Facile fabrication of wafer-scale, micro-spacing and high-aspect-ratio silicon microwire arrays

One dimensional micro-/nanostructures of semiconductors are attracting increasing attention due to their large specific surface area, their high aspect ratio and their unique physical/chemical properties. However, fabrication of large-area, micro-spacing and high-aspect-ratio silicon microwire arrays (SiMWAs) is still challenging relative to the usual SiMWAs with submicro-/nanoscale spacing or a small aspect ratio. In this work, we combined metal assisted chemical etching (MACE) and photolithography to successfully prepare wafer-scale (2.5 × 2.5 cm2) SiMWAs, with 4 μm spacing which are over 70 μm long with unconventional etching conditions. We find that the key factor for achieving the desired SiMWAs is to keep the metal catalyst uniformly and steadily migrating into the substrate during the MACE for as long as possible.

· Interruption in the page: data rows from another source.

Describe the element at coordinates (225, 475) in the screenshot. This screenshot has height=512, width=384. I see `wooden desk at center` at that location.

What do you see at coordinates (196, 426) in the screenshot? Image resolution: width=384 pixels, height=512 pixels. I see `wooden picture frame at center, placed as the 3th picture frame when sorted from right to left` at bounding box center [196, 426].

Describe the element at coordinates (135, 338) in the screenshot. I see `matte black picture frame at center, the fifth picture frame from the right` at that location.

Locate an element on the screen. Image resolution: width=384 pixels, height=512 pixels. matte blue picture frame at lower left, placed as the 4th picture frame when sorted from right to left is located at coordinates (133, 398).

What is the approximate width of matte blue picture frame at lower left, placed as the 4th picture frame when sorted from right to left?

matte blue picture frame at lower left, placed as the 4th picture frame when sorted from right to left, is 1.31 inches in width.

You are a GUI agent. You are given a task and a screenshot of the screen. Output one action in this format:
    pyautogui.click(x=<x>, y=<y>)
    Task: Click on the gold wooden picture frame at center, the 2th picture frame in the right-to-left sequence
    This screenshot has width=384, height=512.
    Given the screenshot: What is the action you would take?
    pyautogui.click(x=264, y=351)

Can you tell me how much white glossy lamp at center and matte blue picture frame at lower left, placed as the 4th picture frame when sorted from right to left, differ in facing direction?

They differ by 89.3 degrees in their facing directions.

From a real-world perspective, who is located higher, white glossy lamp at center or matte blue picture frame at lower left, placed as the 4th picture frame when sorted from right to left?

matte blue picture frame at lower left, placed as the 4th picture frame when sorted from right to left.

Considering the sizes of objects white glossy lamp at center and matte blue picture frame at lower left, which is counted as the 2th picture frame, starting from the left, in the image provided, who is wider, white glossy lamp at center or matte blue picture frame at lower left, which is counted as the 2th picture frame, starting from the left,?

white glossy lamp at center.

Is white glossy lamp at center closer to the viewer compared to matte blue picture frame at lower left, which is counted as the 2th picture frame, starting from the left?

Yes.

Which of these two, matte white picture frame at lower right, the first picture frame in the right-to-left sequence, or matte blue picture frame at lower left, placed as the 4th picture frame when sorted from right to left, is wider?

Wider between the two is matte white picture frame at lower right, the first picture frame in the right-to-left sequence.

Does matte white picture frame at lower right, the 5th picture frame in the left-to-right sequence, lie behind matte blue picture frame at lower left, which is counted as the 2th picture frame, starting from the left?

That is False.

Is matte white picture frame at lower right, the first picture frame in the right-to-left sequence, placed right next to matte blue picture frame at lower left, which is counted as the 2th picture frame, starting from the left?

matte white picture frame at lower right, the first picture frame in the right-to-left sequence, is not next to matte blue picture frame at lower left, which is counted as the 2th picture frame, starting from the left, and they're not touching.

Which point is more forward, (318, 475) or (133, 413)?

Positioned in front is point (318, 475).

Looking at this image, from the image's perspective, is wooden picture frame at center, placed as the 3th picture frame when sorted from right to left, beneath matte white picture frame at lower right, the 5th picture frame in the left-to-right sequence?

The most effective route to realizing this delicate control is a combination of a bilayered metal catalyst and low etching temperature (instead of the conventional room or higher temperature). Furthermore, metal migrations into the substrate are systematically investigated and the corresponding processes are categorized as various models. This work promotes an understanding of the MACE mechanisms and supplies guidelines for etching Si with a large lateral dimension.